# Under the board walk…down by the sea. yeah yeah



## vipgraphx (Sep 2, 2015)

this was taken under the pier at Pacific beach san diego.. I really wanted to try to go back and take it during sunset but didn't find the time while on vacation.

Processing is quite different and something I am trying out for large prints on canvas...




Untitled by VIPGraphX, on Flickr


----------



## astroNikon (Sep 2, 2015)

I think that looks pretty kewl looking at the details in the structure.
That outside light is a bit blown out but I think it's okay in this photo as it doesn't seem to distract from the subject itself.
I like the 2 waves coming in too - 1 distant and the other breaking - as they really add to the photo.


----------



## CaboWabo (Sep 2, 2015)

Like all the rest of the shots you have put up this one is top notch !


----------



## scotts2014se (Sep 2, 2015)

I've been waiting for something new from you. I'm really liking the processing.


----------



## knswee (Sep 2, 2015)

Very Nice...

ken


----------



## JacaRanda (Sep 2, 2015)

Pretty cool.  Looks like something I have waded through in a video game.


----------



## vipgraphx (Sep 3, 2015)

Thanks fellas!! Ill have more coming


----------



## that1guy (Sep 24, 2015)

great shot. I think just a little extra water in the foreground... possibly a ginger crop.


Great processing, but I think this shot might look better in BnW. would you mind converting to give us a visual?


----------



## Jasii (Sep 24, 2015)

that1guy said:


> great shot. I think just a little extra water in the foreground... possibly a ginger crop.
> 
> 
> Great processing, but I think this shot might look better in BnW. would you mind converting to give us a visual?

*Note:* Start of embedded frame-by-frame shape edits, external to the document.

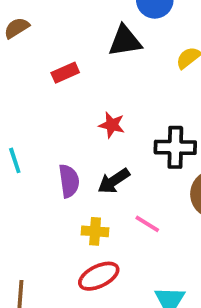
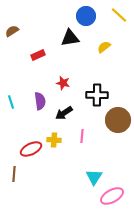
purple semicircle: (69, 181) -> (40, 101), moved
pink line: (147, 224) -> (82, 136), turned 64
red ellipse: (99, 276) -> (31, 149), moved

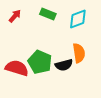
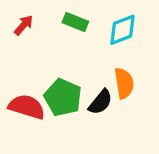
black semicircle: (64, 65) -> (101, 102), turned -36

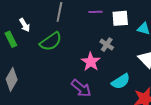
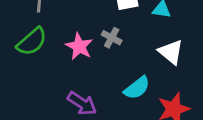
pink star: (91, 62) -> (79, 46), moved

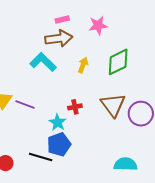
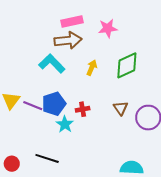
pink rectangle: (62, 19) -> (72, 22), size x1.5
brown triangle: (113, 105) -> (121, 108), size x0.6
blue pentagon: (59, 144) -> (54, 104), moved

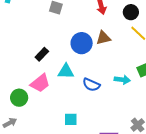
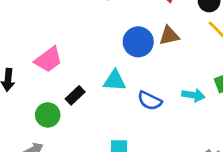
black rectangle: (42, 54) -> (75, 95), moved
pink trapezoid: (40, 83) -> (48, 60), moved

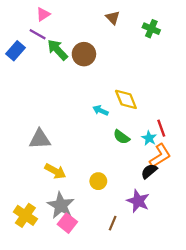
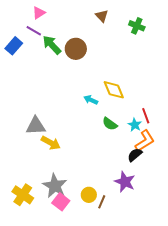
yellow arrow: (55, 171) -> (51, 143), moved
yellow circle: (98, 181) -> (89, 195), moved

Sorry for sounding like a moron, but what exactly is a ginger crop?
Rgds,


----------



## that1guy (Sep 24, 2015)

Jasii said:


> that1guy said:
> 
> 
> > great shot. I think just a little extra water in the foreground... possibly a ginger crop.
> ...



oops I apologize... stupid iPad autocorrect ... I meant tighter crop... I don't know how ginger got added :/


----------



## PhotoriousMe (Sep 24, 2015)

I'm really becoming a fan of your work......more please.

Dave


----------